Marriott cruised past third-quarter earnings forecasts in 2025, thanks to strong global guest demand and a jump in luxury travel – and it’s rewarding shareholders with hefty buybacks.

What does this mean?

Marriott’s globe-spanning reach keeps powering growth. The hotel group reported a Q3 adjusted earnings per share of $2.47, topping Wall Street’s $2.39 estimate, with adjusted net income at $674 million – both outpacing analyst expectations. What really made the difference: a 2.6% rise in revenue per available room (RevPAR), led by international markets, especially Japan, Australia, and Vietnam. Luxury properties delivered an extra shine with a 4% RevPAR increase. Marriott isn’t just riding a travel wave – it returned $800 million to shareholders by snapping up three million shares in the last quarter and expects to spend $4 billion total on buybacks in 2025. The company’s global expansion added 17,900 new net rooms for 4.7% year-over-year growth. While most analysts remain neutral on Marriott itself, the sector’s current strength and a median 12-month price target of $281 – about 6% higher than recent levels – show there could still be room for more gains.

Why should I care?

For markets: Travel demand keeps hotel stocks in the spotlight.

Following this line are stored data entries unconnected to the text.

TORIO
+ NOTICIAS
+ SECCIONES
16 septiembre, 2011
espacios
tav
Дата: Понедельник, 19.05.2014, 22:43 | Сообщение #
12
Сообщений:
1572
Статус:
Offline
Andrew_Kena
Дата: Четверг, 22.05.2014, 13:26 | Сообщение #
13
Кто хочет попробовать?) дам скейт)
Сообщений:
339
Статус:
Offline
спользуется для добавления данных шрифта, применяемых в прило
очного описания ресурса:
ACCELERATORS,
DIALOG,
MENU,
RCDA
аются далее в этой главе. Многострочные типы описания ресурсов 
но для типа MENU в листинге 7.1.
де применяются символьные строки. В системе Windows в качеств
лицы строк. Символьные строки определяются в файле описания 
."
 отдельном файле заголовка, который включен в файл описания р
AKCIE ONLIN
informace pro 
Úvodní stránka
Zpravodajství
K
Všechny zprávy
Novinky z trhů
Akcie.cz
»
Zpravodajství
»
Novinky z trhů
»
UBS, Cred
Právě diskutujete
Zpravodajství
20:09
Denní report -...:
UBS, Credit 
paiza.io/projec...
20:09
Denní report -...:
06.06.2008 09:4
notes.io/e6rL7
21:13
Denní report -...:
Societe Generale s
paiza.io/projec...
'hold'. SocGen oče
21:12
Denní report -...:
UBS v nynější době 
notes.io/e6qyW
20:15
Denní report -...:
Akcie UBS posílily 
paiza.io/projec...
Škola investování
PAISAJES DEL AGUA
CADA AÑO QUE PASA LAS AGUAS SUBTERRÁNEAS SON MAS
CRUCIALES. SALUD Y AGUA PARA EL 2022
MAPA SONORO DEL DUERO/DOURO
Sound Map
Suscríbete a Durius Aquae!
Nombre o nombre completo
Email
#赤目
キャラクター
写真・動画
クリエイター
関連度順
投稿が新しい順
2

Travel’s resilience, especially for luxury and international stays, has kept hotel stocks attractive. Marriott’s steady RevPAR and room growth point to robust consumer demand, while its price/earnings ratio of 24 shows investors remain confident in its earnings outlook. Even as analysts stick with a ‘hold’ view, the broader travel sector is still getting plenty of buy ratings – hinting at expectations for continued industry growth.

The bigger picture: Travel comeback sends ripple effects.

Marriott’s success reflects a bigger global travel recovery, with Asia-Pacific leading the way as travel restrictions ease and international mobility returns. The rebound is boosting not just hotels, but also airlines and luxury retailers tied to tourism. Add in those sizable shareholder rewards, and Marriott is positioning itself to benefit both from current travel demand and the longer-term tourism upswing.